Au XIXe siècle, les fenêtres à meneaux et les croisillons d’origine ont été remplacés par de larges baies.

Au-dessus du portail d’entrée, la princesse de Wagram a fait exécuter un bas-relief attribué à Jean-Antoine Idrac (1849-1884), sculpteur parisien originaire de Toulouse et élève de Falguière, figurant les armes des Turenne d'Aynac et celles de la princesse de Wagram ainsi que l’écusson du Maréchal Berthier : les abeilles et l’aigle royal posé sur un foudre.

L’escalier à rampe droite de style Renaissance permet de monter les six étages de la tour. Il est couvert de voûtes appareillées retombant au niveau des paliers sur des pilastres doriques.

Le château comprend au total une soixantaine de pièces. Un inventaire après décès de 1733 en mentionne cinquante-six. La grande salle du premier étage et le salon, ont conservé leurs dispositions initiales conçues peu après 1633 dans lesquelles se trouvent deux plafonds à la Française ornés de décors peints, ainsi que deux cheminées monumentales, l’une sculptée dans la pierre, l’autre en bois polychrome avec une dominante de dorure.

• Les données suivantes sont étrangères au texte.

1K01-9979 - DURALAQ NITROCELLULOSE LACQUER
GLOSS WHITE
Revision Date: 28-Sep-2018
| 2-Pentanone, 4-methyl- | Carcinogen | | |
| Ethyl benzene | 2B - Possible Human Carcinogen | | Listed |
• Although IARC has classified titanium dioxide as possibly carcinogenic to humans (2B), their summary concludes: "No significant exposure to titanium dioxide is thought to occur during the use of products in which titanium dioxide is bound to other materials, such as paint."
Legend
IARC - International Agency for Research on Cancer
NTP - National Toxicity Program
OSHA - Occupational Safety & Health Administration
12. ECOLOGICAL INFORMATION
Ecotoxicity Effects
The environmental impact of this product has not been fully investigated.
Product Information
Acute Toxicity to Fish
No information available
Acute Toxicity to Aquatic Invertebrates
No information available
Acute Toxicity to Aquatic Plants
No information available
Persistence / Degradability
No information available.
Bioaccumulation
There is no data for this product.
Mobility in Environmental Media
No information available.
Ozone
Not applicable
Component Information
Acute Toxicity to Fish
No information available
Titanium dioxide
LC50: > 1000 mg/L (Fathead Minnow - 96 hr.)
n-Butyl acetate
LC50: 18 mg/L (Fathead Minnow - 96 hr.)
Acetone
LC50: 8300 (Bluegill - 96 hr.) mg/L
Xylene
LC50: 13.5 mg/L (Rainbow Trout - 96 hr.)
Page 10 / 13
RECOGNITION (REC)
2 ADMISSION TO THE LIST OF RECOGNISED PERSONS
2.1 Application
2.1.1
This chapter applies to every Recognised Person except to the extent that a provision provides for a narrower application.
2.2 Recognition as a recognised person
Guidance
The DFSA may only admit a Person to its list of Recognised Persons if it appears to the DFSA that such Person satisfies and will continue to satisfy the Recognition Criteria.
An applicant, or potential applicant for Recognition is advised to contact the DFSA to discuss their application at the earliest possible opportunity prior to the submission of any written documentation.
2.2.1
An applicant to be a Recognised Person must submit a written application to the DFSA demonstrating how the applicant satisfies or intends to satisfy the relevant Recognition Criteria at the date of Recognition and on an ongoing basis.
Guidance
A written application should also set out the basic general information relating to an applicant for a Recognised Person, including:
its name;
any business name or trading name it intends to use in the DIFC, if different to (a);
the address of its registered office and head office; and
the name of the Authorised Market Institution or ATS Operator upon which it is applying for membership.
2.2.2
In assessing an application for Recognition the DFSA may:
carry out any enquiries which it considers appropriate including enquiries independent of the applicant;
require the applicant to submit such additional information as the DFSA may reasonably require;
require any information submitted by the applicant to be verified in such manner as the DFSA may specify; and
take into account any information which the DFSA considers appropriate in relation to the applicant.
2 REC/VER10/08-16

Les autres pièces de l’édifice ayant été transformées au cours du XXe siècle.

Références[modifier | modifier le code]

  1. a et b « Château », base Mérimée, ministère français de la Culture
  2. Louis Moreri, Le grand dictionnaire historique ou Le mélange curieux de l'histoire sacrée et profane qui contient en abrégé l'histoire fabuleuse des dieux & des héros de l"Antiquité païenne. Les vies et les actions remarquables des empereurs, des rois, des princes illustres et des grands capitaines, ..., tome VI, p. 641-642, Paris, 1732 (Lire en ligne)
  3. La Dépêche - Vente du château d'Aynac : bataille judiciaire

Voir aussi[modifier | modifier le code]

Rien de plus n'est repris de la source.